昨今の講義形式は自宅での動画視聴。後期もこの形式らしく不安は募るばかりだ。
それはそうと、今回は選択問題についての小言である。出席確認に小テストがあるのだが、意外と面白い部分を見つけたので紹介する。
【適切なもの】はどれか?
以下のような形式の問題があった。(選択肢の順序はランダムであり、A〜Cで適切なものは最大で1つとする)
A
B
C
この中にはない
4つ目の選択肢「この中にはない」を注視しよう。
「この」は何を指すか。選択肢に順序がない以上、多くの人は選択肢全体のことであると解釈するだろう。
=「この中に(適切なもの)はない」
=「この中は全て適切でない」
=「選択肢は全て適切でない」
これは、正答が存在しないことを意味している。
「正答が存在しないこと」が【適切なもの】であるならば、それが正答となり仮定に矛盾が生じる。
背理法から「正答が存在しないこと」は【適切でない】と解釈するのが妥当だろう。
つまり、選択肢「この中にはない」は正答と成り得ない。
この場合、選択肢 A〜C の中に【適切なもの】がなければ問題が破綻する。
以上から「この中にはない」は 【選択肢 A〜C が正答でなかった場合に選択させたいもの】として不適切であることが分かる。
【適切でないもの】はどれか?
前節の問題文の【適切なもの】を【適切でないもの】に単に置換えてみよう。
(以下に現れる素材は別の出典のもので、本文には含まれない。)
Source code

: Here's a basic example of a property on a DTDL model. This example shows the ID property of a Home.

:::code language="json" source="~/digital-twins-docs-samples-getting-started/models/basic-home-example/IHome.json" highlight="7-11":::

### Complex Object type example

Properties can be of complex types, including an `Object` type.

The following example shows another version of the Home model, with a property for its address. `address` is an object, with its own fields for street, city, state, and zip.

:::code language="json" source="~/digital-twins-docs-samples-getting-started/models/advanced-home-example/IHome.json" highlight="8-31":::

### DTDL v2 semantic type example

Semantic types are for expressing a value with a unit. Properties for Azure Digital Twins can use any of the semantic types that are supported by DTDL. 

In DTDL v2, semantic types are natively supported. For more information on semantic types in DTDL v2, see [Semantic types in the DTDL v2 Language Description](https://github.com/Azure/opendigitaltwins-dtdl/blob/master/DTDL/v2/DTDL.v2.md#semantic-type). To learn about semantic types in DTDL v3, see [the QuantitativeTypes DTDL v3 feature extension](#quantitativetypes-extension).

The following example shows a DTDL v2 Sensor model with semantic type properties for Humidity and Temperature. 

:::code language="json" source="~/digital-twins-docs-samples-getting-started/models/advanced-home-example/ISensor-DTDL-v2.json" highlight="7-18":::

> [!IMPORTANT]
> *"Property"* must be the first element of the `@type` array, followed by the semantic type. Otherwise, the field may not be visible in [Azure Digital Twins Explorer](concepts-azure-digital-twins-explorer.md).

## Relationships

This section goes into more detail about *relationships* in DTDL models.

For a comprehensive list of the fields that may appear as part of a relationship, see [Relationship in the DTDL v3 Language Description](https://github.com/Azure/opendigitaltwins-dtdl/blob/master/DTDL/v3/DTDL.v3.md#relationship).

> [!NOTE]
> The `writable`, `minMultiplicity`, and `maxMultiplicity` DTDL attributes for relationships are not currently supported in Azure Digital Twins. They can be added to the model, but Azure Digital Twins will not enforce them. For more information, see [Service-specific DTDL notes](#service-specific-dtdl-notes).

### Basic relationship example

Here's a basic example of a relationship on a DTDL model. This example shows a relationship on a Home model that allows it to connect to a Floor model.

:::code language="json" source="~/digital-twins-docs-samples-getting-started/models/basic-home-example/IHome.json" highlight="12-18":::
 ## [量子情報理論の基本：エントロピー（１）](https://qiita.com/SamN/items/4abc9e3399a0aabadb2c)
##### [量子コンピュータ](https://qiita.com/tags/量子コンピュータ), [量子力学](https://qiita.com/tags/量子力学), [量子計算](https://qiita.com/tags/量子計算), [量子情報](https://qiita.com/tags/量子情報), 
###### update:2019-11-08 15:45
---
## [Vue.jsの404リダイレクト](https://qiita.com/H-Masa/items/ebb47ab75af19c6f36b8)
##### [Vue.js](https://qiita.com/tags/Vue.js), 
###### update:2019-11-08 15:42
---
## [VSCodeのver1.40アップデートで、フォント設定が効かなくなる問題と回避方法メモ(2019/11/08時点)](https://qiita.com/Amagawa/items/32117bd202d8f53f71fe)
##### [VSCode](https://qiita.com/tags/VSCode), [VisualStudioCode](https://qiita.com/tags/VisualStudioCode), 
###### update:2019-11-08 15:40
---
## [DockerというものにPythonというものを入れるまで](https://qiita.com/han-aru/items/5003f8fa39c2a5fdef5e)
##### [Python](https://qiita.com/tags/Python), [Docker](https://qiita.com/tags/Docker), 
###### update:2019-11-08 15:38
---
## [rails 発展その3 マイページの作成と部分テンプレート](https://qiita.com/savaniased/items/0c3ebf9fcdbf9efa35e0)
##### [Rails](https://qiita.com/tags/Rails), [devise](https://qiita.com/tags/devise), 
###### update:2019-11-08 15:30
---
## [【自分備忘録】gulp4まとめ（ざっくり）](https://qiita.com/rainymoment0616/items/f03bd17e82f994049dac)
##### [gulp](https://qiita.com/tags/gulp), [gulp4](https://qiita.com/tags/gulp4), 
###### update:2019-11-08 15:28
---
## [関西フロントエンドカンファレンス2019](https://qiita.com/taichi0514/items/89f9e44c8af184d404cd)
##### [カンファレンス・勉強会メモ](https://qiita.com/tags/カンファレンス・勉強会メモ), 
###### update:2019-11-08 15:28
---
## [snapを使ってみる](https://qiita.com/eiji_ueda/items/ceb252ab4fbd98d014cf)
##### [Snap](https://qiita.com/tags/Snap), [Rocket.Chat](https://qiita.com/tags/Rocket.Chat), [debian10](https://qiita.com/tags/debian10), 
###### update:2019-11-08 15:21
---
(A〜Cで適切でないものは最大で1つとする)
A
B
C
この中にはない
所謂「誰かが嘘をついている」問題だ。
読み解くと違和感を感じるに違いない。
結論から言ってこの問題も破綻している。
そもそも「この中にない」の解釈はどうなるか。
=「この中に(適切でないもの)はない」
=「この中は全て適切である」
=「選択肢は全て適切である」
と置換する。
選択肢「この中にはない」が【適切でないもの】であるならば、「選択肢は全て適切でない」ことになり矛盾は生じない。
逆に【適切でないもの】でない(適切なものである)ならば、選択肢 A〜C の中に【適切でないもの】が存在することになり、「選択肢は全て適切である」ことに矛盾が生じる。
つまり、問題として成立させるならば「この中にはない」が正答となる必要がある。選択肢 A〜C は【適切でないもの】に該当してはいけない。
前節と異なり、この選択肢の存在が正答を確定させる。出題方法として不適切であることは言わずとも伝わるだろう。
しかし面白いことに、問題文に「全て選べ」と追記するだけで選択肢の幅が生まれる。この場合は手っ取り早く修正出来てしまうのだ。
あとがき
今回紹介した問題は
といった意図で作成されるのだろう。
しかし、脳死で選択肢のひとつにしてはいけない。
解釈の幅を持たせないためにも抽象的な選択肢を用いてはいけない。